18 March 2026, 00:45

Solinger Kirchenkreis plant radikale Umstrukturierung bis 2035

Eine evangelische Kirche steht in der Mitte einer Straße, mit einer Straße unten, Pflanzen und Bäumen im Hintergrund und einem klaren blauen Himmel darüber.

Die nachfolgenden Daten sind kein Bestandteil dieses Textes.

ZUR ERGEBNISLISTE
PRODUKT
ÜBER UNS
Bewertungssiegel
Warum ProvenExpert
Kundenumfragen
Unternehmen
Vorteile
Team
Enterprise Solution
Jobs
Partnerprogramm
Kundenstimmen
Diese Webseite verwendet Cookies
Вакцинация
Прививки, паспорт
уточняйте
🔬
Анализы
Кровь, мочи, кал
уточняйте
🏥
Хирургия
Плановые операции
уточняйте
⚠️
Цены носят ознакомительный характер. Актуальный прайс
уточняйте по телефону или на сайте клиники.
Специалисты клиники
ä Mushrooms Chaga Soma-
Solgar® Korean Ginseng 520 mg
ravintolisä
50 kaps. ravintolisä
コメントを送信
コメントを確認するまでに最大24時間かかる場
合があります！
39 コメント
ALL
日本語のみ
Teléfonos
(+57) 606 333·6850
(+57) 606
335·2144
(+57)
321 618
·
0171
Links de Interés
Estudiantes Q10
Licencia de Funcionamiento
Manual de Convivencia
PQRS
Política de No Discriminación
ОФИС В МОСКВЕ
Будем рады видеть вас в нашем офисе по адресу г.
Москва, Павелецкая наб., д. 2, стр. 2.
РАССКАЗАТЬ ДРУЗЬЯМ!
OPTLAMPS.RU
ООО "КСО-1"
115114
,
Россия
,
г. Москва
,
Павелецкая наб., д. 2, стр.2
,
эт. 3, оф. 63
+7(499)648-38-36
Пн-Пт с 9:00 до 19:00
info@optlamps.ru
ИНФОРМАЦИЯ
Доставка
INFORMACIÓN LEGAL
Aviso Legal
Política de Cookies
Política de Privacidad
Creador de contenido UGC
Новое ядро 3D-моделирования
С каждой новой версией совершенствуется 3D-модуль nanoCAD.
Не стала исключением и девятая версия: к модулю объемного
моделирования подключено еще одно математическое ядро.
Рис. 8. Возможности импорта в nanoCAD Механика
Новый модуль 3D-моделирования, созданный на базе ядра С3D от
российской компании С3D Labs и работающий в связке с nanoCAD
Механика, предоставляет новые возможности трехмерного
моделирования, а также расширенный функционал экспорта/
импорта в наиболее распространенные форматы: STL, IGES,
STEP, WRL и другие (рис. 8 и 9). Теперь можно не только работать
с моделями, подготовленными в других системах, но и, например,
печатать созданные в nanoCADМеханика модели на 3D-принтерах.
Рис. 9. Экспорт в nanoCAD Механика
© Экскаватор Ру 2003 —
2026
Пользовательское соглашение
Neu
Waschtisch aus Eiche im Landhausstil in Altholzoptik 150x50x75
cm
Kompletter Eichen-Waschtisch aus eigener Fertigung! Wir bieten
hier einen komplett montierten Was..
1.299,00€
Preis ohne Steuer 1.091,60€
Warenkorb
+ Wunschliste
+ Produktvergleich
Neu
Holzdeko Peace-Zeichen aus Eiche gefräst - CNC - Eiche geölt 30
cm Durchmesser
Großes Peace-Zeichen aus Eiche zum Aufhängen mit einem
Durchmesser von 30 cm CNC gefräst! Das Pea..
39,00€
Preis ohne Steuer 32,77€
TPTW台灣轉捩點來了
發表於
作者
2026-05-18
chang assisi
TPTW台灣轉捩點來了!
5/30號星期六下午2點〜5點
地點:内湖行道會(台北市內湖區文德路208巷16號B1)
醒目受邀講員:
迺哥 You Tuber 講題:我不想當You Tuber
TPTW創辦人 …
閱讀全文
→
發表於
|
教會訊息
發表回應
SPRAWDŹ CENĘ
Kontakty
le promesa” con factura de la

Solinger Kirchenkreis plant radikale Umstrukturierung bis 2035

Der Kirchenkreis Solingen der Evangelischen Kirche hat Pläne vorgestellt, seine Gebäude angesichts sinkender Mitgliederzahlen und schrumpfender Finanzmittel umzugestalten. Bis Mitte der 2030er-Jahre rechnet der Kirchenkreis damit, nur noch die Hälfte seiner aktuellen finanziellen Ressourcen zur Verfügung zu haben – was schwierige Entscheidungen über Kirchen und Gemeinschaftszentren erfordert.

Eine von Hartmut Hoferichter geleitete Arbeitsgruppe hat eine Strategie erarbeitet, um diese Herausforderungen zu bewältigen. Die Vorschläge unterteilen die Immobilien in drei Kategorien: langfristige Erhaltung, weitere Prüfung oder Schließung der kirchlichen Nutzung.

Sieben zentrale Standorte sollen über 2035 hinaus als Gottesdienst- oder Begegnungsstätten aktiv bleiben. Dazu gehören die Evangelische Stadtkirche Ohligs, die Walder Kirche, die Dorper Kirche und die Gräfrather Evangelische Kirche. Auch das Gemeinschaftszentrum Höhscheid, das Gemeinschaftszentrum Wittenbergstraße sowie das Gemeinschaftszentrum Schützenstraße/Ritterstraße sind für den Erhalt vorgesehen.

Fünf Immobilien können mittelfristig jedoch nicht mehr gehalten werden. Die Evangelische Kirche Merscheid, die Evangelische Kirche Widdert und die Evangelische Kirche Ketzberg werden geschlossen, ebenso wie das Gemeinschaftszentrum Zwinglistraße und die Lutherkirche. Die Zukunft von fünf weiteren Einrichtungen – der Christuskirche, dem Gemeinschaftszentrum Rupelrath, der Evangelischen Kirche Mangenberg, dem Gemeindehaus Corinthstraße und der Stadtkirche Mitte – bleibt noch offen und wird weiter geprüft.

Zudem strebt die Kirche an, alle verbleibenden Gebäude bis 2035 klimaneutral zu gestalten. Dafür sind erhebliche Investitionen in Sanierungen nötig. Superintendentin Ilka Werner betonte die Transparenz des Prozesses und dankte der Arbeitsgruppe für ihr Engagement.

Eine außerordentliche Synode am 14. März 2026 wird das Gebäudekonzept beraten. Spätestens bis Ende 2027 müssen die endgültigen Beschlüsse gefasst werden.

Die Pläne spiegeln die Notwendigkeit wider, sich an finanzielle und demografische Zwänge anzupassen. Einige Gebäude werden geschlossen, andere erhalten Nachrüstungen für mehr Nachhaltigkeit. Die nächsten Schritte hängen von den Synodenberatungen und den finalen Abstimmungen bis Ende 2027 ab.

AKTUALISIERUNG

Luthers Zukunft: Kontroverse und kulturelle Erneuerung

Der Plan zur Schließung der Lutherskirche hat für Debatten gesorgt. Eine Ankündigung des Presbyteriums für 2026, die regelmäßigen Sonntagsgottesdienste nach 2030 einzustellen, hat für Verwirrung in der Öffentlichkeit gesorgt. Unterstützer betonten, dass das Gebäude weiterhin geweiht bleiben und für spezielle Veranstaltungen sowie erweiterte kulturelle Aktivitäten genutzt werden wird. Wichtige Details sind:

  • "Die Lutherskirche wird nicht aufgegeben", betonte Hansjörg Schweikhart und klärte Missinterpretationen von Medienüberschriften auf.
  • Finanzierungsmodelle zeigen keine direkten Subventionen für die Gebäudeunterhaltung, sondern stützen sich stattdessen auf Mitgliedertaxen.
  • Das kulturelle Programm wird erweitert, mit neuen Online-Angeboten und Social-Media-Initiativen, die 2026 gestartet werden.